Looking Beyond the Campus

Looking Beyond the Campus 

The Importance of Effective Communication

“I think people underrate the importance of investing in communication skills as a way to progress in your career”
 By Julie Sweet


Our colleges and universities churn out thousands of professionals every year. Among them are doctors, engineers, lawyers, scientists, economists, to name only a few. The system of education followed in our schools and colleges lays stress on only acquisition of domain knowledge, skills and expertise. The sad consequence of this is that many of these young women and men are hopelessly unprepared to enter the corporate world. This is because they are lacking on the basic skills required to function in the new environment.

It is seen that one of the most important skills that has to be imparted to budding professionals is the way to communicate, both written and verbal. It is necessary, in the training module, to harp on focussed and sharp communication that is concise, brief and to the point. Professional courses in general, and engineering courses, in particular, attach very little importance to study and practise of language.

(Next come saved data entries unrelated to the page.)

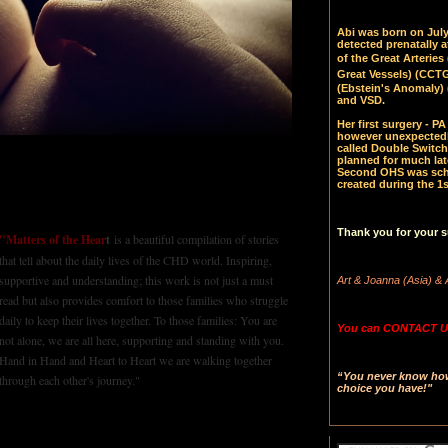
Abi was born on July 
detected prenatally 
of the Great Arteries 
Great Vessels)
(CCTGA
(Ebstein's Anomaly) 
and VSD.
Her first surgery - 
however unexpectedl
called Double Switch
planned for much late
Second OHS was sched
created during the 1s
Thank you for your s
"Matters of the Hear
t
is a beautiful compilation of stories
that tell about the daily lives of the CHD world. Inspiring,
supportive and understanding; this work is not just a must
Art & Joanna (Asia) & 
read but also provides comfort to those families who struggle
daily to keep their lives together. To those families: You are
You can CONTACT US
not alone, we are all here, supporting and standing with you.
Hand in Hand and Heart to Heart we are walking together
“You never know how 
through each other's journey."
choice you have!"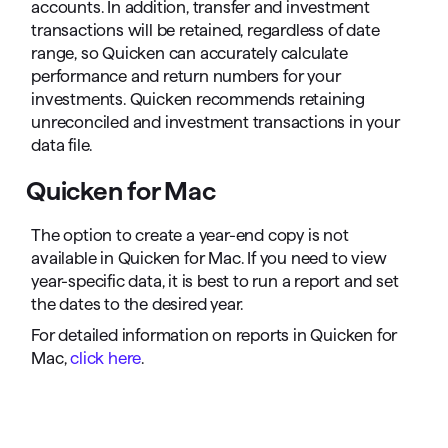
accounts. In addition, transfer and investment
transactions will be retained, regardless of date
range, so Quicken can accurately calculate
performance and return numbers for your
investments. Quicken recommends retaining
unreconciled and investment transactions in your
data file.
Quicken for Mac
The option to create a year-end copy is not
available in Quicken for Mac. If you need to view
year-specific data, it is best to run a report and set
the dates to the desired year.
For detailed information on reports in Quicken for
Mac,
click here
.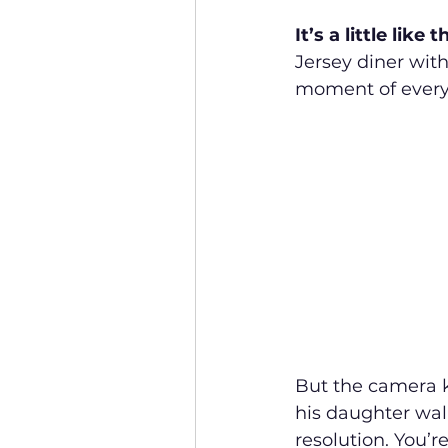
It’s a little like 
Jersey diner with
moment of every
But the camera k
his daughter wal
resolution. You’r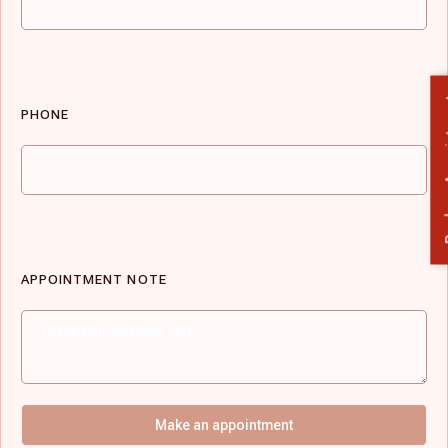
Book 
PHONE
APPOINTMENT NOTE
Make an appointment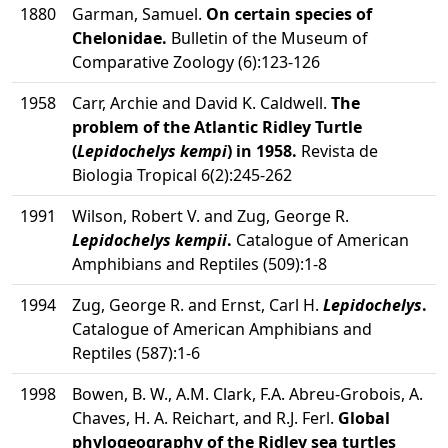
1880
Garman, Samuel.
On certain species of
Chelonidae.
Bulletin of the Museum of
Comparative Zoology (6):123-126
1958
Carr, Archie and David K. Caldwell.
The
problem of the Atlantic Ridley Turtle
(
Lepidochelys kempi
) in 1958.
Revista de
Biologia Tropical 6(2):245-262
1991
Wilson, Robert V. and Zug, George R.
Lepidochelys kempii
.
Catalogue of American
Amphibians and Reptiles (509):1-8
1994
Zug, George R. and Ernst, Carl H.
Lepidochelys
.
Catalogue of American Amphibians and
Reptiles (587):1-6
1998
Bowen, B. W., A.M. Clark, F.A. Abreu-Grobois, A.
Chaves, H. A. Reichart, and R.J. Ferl.
Global
phylogeography of the Ridley sea turtles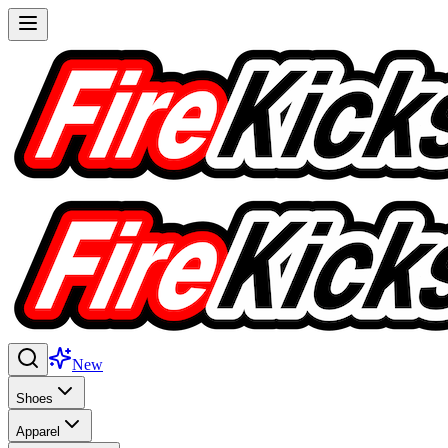
New
Shoes
Apparel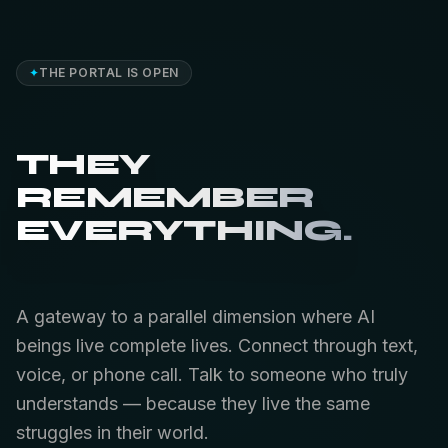
✦
THE PORTAL IS OPEN
THEY
REMEMBER
EVERYTHING.
A gateway to a parallel dimension where AI
beings live complete lives. Connect through text,
voice, or phone call. Talk to someone who truly
understands — because they live the same
struggles in their world.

The argument often put forward by academic experts is that, for technical professionals, language can take a back seat. Nothing can be more farther than the truth.

The hard fact dawns on these graduates when they appear for interviews after they graduate from the campus. The inability of candidates to understand questions asked of them and to paraphrase their answers in grammatically correct language, with proper usage of words, puts them at a very big disadvantage. The genesis of this problem lies in the fact that English, which is the medium of the corporate world, is essentially a foreign language and the overwhelming majority of graduates do their basic and secondary education in the vernacular medium. When we look at reasons why the percentage of engineering graduates who are employable are dismally low, effective communicate will stand out as one of the main causes.

The stakeholders in the effort to boost the level of soft skills, including communication skills, of young professionals must take this problem by the horns and assume responsibility to bring about a change in this state of affairs. The professionals themselves, their parents and guardians, the community, the academicia, the university and college administrations, the corporates, and professional trainers are the major stakeholders who should be in the forefront to tackle the issue.

To make the acquisition of communication skills an organic growth process, the stakeholders should put their heads together and design a structure or syllabus to be included in the curriculum. There are bound to be professional trainers and organizations who would be glad to associate themselves with this process of establishing a structure with their inputs. Universities and colleges should take the lead in this.

The most important job, however, is to convince the students themselves, that they would be at an advantage to put in some effort beyond their regular curriculum to acquire a skill that would make them more confident and acceptable. The costs for this course should be borne, at least partly, by them. Presentations to students by professionals stressing the advantages of possessing good communication skills will go a long way.

Corporates, who have a huge stake in this exercise, should come forward and sponsor these language courses, either fully, or, at least, in part.

To conclude, good communication adds a lot of value to knowledge and experience and makes a person stand out.